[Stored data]

━━━━

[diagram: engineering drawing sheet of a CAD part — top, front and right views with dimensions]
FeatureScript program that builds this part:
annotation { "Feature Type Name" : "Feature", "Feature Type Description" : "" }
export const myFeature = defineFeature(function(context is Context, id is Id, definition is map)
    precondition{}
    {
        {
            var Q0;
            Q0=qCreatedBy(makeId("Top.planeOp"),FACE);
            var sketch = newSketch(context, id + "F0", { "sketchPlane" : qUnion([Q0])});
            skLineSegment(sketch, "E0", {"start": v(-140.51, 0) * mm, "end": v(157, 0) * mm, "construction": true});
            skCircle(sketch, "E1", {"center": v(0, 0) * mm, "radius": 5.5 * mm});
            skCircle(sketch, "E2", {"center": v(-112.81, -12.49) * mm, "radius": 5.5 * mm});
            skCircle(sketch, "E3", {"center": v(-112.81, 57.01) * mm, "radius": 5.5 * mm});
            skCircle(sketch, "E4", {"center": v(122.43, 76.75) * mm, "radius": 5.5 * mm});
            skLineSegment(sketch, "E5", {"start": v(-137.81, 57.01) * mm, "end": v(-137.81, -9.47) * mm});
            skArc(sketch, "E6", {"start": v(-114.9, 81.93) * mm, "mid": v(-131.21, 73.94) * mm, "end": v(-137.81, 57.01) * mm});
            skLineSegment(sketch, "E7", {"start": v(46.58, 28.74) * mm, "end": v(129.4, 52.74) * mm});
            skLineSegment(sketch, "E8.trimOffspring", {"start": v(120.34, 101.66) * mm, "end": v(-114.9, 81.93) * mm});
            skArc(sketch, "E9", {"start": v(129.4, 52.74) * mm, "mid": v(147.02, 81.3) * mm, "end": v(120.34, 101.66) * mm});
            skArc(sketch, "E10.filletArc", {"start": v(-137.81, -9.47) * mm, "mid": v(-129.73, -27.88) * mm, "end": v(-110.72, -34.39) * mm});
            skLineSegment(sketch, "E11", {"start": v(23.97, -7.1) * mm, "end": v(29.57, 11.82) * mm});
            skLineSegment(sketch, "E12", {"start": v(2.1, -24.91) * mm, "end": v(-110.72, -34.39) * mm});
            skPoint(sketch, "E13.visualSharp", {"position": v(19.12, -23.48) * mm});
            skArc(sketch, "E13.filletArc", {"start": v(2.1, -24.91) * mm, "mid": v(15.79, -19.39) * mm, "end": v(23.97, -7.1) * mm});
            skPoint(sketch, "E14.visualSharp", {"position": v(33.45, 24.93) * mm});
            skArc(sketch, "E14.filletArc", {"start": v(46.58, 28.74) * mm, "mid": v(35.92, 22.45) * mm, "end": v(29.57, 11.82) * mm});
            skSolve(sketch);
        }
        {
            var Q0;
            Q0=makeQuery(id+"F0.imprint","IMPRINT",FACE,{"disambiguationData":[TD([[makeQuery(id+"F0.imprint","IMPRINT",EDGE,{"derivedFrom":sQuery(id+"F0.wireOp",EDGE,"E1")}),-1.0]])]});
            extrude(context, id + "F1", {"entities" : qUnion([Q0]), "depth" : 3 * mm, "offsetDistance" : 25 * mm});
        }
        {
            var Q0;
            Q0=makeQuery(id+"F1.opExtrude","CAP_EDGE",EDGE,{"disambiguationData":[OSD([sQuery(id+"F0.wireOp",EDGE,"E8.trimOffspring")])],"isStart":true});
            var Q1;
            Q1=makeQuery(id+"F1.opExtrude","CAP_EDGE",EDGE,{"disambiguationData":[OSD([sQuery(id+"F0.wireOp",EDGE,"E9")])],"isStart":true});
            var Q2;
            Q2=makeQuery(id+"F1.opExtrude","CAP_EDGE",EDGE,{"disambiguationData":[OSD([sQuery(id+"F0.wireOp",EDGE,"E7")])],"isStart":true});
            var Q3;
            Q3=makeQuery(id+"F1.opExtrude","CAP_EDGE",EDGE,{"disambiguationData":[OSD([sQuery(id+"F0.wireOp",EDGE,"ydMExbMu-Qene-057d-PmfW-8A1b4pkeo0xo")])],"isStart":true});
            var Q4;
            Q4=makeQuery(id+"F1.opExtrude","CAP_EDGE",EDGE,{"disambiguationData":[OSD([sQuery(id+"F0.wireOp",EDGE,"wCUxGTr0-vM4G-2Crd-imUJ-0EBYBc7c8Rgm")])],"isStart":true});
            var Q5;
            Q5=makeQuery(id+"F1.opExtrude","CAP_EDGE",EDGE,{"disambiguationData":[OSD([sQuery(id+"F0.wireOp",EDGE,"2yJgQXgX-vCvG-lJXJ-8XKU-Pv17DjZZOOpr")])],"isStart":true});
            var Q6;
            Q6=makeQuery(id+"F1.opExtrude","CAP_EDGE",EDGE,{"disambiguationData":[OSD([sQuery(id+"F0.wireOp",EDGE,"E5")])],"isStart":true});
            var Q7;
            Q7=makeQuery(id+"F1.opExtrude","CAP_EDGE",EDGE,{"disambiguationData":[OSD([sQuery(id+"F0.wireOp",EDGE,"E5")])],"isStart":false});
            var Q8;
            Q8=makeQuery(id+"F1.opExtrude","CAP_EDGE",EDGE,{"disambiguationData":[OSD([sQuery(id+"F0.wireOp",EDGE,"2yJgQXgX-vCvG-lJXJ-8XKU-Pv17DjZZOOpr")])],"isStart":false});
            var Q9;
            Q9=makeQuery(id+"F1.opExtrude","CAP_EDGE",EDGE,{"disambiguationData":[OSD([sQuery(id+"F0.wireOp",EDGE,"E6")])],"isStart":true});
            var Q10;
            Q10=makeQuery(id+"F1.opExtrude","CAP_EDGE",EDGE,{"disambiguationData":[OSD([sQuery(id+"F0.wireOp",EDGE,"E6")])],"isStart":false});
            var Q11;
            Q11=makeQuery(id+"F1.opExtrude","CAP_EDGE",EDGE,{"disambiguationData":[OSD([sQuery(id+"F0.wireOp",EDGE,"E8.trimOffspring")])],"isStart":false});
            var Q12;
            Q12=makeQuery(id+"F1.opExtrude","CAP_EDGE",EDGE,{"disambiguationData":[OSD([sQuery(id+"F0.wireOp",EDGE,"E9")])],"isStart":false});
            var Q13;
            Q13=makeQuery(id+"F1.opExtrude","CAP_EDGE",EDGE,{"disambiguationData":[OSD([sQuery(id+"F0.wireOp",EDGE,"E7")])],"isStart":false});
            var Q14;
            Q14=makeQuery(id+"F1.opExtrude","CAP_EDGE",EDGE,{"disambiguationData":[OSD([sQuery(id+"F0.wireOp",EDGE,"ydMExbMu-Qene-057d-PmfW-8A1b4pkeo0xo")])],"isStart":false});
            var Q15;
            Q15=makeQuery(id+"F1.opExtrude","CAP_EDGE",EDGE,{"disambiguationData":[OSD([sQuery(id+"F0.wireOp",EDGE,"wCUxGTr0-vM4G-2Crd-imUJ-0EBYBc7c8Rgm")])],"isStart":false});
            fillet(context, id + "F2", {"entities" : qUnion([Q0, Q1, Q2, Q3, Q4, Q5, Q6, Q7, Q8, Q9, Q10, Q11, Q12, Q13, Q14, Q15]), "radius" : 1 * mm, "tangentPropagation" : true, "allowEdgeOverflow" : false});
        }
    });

━━━━

▸ **THE EXERCISE**
Recast all the lines in the records above as a numbered list, leaving out any blank lines.

▸ **OUTPUT**
1. [diagram: engineering drawing sheet of a CAD part — top, front and right views with dimensions]
2. FeatureScript program that builds this part:
3. annotation { "Feature Type Name" : "Feature", "Feature Type Description" : "" }
4. export const myFeature = defineFeature(function(context is Context, id is Id, definition is map)
5.     precondition{}
6.     {
7.         {
8.             var Q0;
9.             Q0=qCreatedBy(makeId("Top.planeOp"),FACE);
10.             var sketch = newSketch(context, id + "F0", { "sketchPlane" : qUnion([Q0])});
11.             skLineSegment(sketch, "E0", {"start": v(-140.51, 0) * mm, "end": v(157, 0) * mm, "construction": true});
12.             skCircle(sketch, "E1", {"center": v(0, 0) * mm, "radius": 5.5 * mm});
13.             skCircle(sketch, "E2", {"center": v(-112.81, -12.49) * mm, "radius": 5.5 * mm});
14.             skCircle(sketch, "E3", {"center": v(-112.81, 57.01) * mm, "radius": 5.5 * mm});
15.             skCircle(sketch, "E4", {"center": v(122.43, 76.75) * mm, "radius": 5.5 * mm});
16.             skLineSegment(sketch, "E5", {"start": v(-137.81, 57.01) * mm, "end": v(-137.81, -9.47) * mm});
17.             skArc(sketch, "E6", {"start": v(-114.9, 81.93) * mm, "mid": v(-131.21, 73.94) * mm, "end": v(-137.81, 57.01) * mm});
18.             skLineSegment(sketch, "E7", {"start": v(46.58, 28.74) * mm, "end": v(129.4, 52.74) * mm});
19.             skLineSegment(sketch, "E8.trimOffspring", {"start": v(120.34, 101.66) * mm, "end": v(-114.9, 81.93) * mm});
20.             skArc(sketch, "E9", {"start": v(129.4, 52.74) * mm, "mid": v(147.02, 81.3) * mm, "end": v(120.34, 101.66) * mm});
21.             skArc(sketch, "E10.filletArc", {"start": v(-137.81, -9.47) * mm, "mid": v(-129.73, -27.88) * mm, "end": v(-110.72, -34.39) * mm});
22.             skLineSegment(sketch, "E11", {"start": v(23.97, -7.1) * mm, "end": v(29.57, 11.82) * mm});
23.             skLineSegment(sketch, "E12", {"start": v(2.1, -24.91) * mm, "end": v(-110.72, -34.39) * mm});
24.             skPoint(sketch, "E13.visualSharp", {"position": v(19.12, -23.48) * mm});
25.             skArc(sketch, "E13.filletArc", {"start": v(2.1, -24.91) * mm, "mid": v(15.79, -19.39) * mm, "end": v(23.97, -7.1) * mm});
26.             skPoint(sketch, "E14.visualSharp", {"position": v(33.45, 24.93) * mm});
27.             skArc(sketch, "E14.filletArc", {"start": v(46.58, 28.74) * mm, "mid": v(35.92, 22.45) * mm, "end": v(29.57, 11.82) * mm});
28.             skSolve(sketch);
29.         }
30.         {
31.             var Q0;
32.             Q0=makeQuery(id+"F0.imprint","IMPRINT",FACE,{"disambiguationData":[TD([[makeQuery(id+"F0.imprint","IMPRINT",EDGE,{"derivedFrom":sQuery(id+"F0.wireOp",EDGE,"E1")}),-1.0]])]});
33.             extrude(context, id + "F1", {"entities" : qUnion([Q0]), "depth" : 3 * mm, "offsetDistance" : 25 * mm});
34.         }
35.         {
36.             var Q0;
37.             Q0=makeQuery(id+"F1.opExtrude","CAP_EDGE",EDGE,{"disambiguationData":[OSD([sQuery(id+"F0.wireOp",EDGE,"E8.trimOffspring")])],"isStart":true});
38.             var Q1;
39.             Q1=makeQuery(id+"F1.opExtrude","CAP_EDGE",EDGE,{"disambiguationData":[OSD([sQuery(id+"F0.wireOp",EDGE,"E9")])],"isStart":true});
40.             var Q2;
41.             Q2=makeQuery(id+"F1.opExtrude","CAP_EDGE",EDGE,{"disambiguationData":[OSD([sQuery(id+"F0.wireOp",EDGE,"E7")])],"isStart":true});
42.             var Q3;
43.             Q3=makeQuery(id+"F1.opExtrude","CAP_EDGE",EDGE,{"disambiguationData":[OSD([sQuery(id+"F0.wireOp",EDGE,"ydMExbMu-Qene-057d-PmfW-8A1b4pkeo0xo")])],"isStart":true});
44.             var Q4;
45.             Q4=makeQuery(id+"F1.opExtrude","CAP_EDGE",EDGE,{"disambiguationData":[OSD([sQuery(id+"F0.wireOp",EDGE,"wCUxGTr0-vM4G-2Crd-imUJ-0EBYBc7c8Rgm")])],"isStart":true});
46.             var Q5;
47.             Q5=makeQuery(id+"F1.opExtrude","CAP_EDGE",EDGE,{"disambiguationData":[OSD([sQuery(id+"F0.wireOp",EDGE,"2yJgQXgX-vCvG-lJXJ-8XKU-Pv17DjZZOOpr")])],"isStart":true});
48.             var Q6;
49.             Q6=makeQuery(id+"F1.opExtrude","CAP_EDGE",EDGE,{"disambiguationData":[OSD([sQuery(id+"F0.wireOp",EDGE,"E5")])],"isStart":true});
50.             var Q7;
51.             Q7=makeQuery(id+"F1.opExtrude","CAP_EDGE",EDGE,{"disambiguationData":[OSD([sQuery(id+"F0.wireOp",EDGE,"E5")])],"isStart":false});
52.             var Q8;
53.             Q8=makeQuery(id+"F1.opExtrude","CAP_EDGE",EDGE,{"disambiguationData":[OSD([sQuery(id+"F0.wireOp",EDGE,"2yJgQXgX-vCvG-lJXJ-8XKU-Pv17DjZZOOpr")])],"isStart":false});
54.             var Q9;
55.             Q9=makeQuery(id+"F1.opExtrude","CAP_EDGE",EDGE,{"disambiguationData":[OSD([sQuery(id+"F0.wireOp",EDGE,"E6")])],"isStart":true});
56.             var Q10;
57.             Q10=makeQuery(id+"F1.opExtrude","CAP_EDGE",EDGE,{"disambiguationData":[OSD([sQuery(id+"F0.wireOp",EDGE,"E6")])],"isStart":false});
58.             var Q11;
59.             Q11=makeQuery(id+"F1.opExtrude","CAP_EDGE",EDGE,{"disambiguationData":[OSD([sQuery(id+"F0.wireOp",EDGE,"E8.trimOffspring")])],"isStart":false});
60.             var Q12;
61.             Q12=makeQuery(id+"F1.opExtrude","CAP_EDGE",EDGE,{"disambiguationData":[OSD([sQuery(id+"F0.wireOp",EDGE,"E9")])],"isStart":false});
62.             var Q13;
63.             Q13=makeQuery(id+"F1.opExtrude","CAP_EDGE",EDGE,{"disambiguationData":[OSD([sQuery(id+"F0.wireOp",EDGE,"E7")])],"isStart":false});
64.             var Q14;
65.             Q14=makeQuery(id+"F1.opExtrude","CAP_EDGE",EDGE,{"disambiguationData":[OSD([sQuery(id+"F0.wireOp",EDGE,"ydMExbMu-Qene-057d-PmfW-8A1b4pkeo0xo")])],"isStart":false});
66.             var Q15;
67.             Q15=makeQuery(id+"F1.opExtrude","CAP_EDGE",EDGE,{"disambiguationData":[OSD([sQuery(id+"F0.wireOp",EDGE,"wCUxGTr0-vM4G-2Crd-imUJ-0EBYBc7c8Rgm")])],"isStart":false});
68.             fillet(context, id + "F2", {"entities" : qUnion([Q0, Q1, Q2, Q3, Q4, Q5, Q6, Q7, Q8, Q9, Q10, Q11, Q12, Q13, Q14, Q15]), "radius" : 1 * mm, "tangentPropagation" : true, "allowEdgeOverflow" : false});
69.         }
70.     });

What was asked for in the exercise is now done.